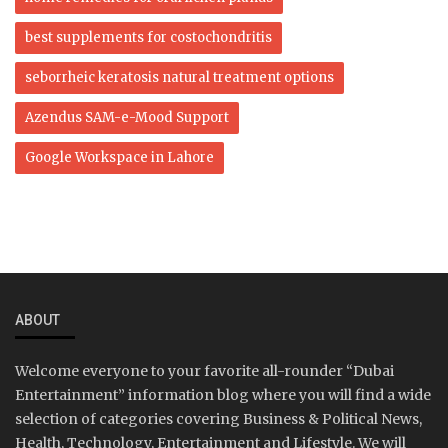
best supplements for costochondritis
seborrheic keratosis natural treatment options
Azendus SAM-e-Mood Support
Google Workspace in Lahore
ABOUT
Welcome everyone to your favorite all-rounder “Dubai
Entertainment” information blog where you will find a wide
selection of categories covering Business & Political News,
Health, Technology, Entertainment and Lifestyle. We will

-------------------------

→ **EXERCISE INSTRUCTIONS**:
Only lines that include "will" belong in the answer; copy all of them from the listing.

→ **FINAL ANSWER**:
Entertainment” information blog where you will find a wide
Health, Technology, Entertainment and Lifestyle. We will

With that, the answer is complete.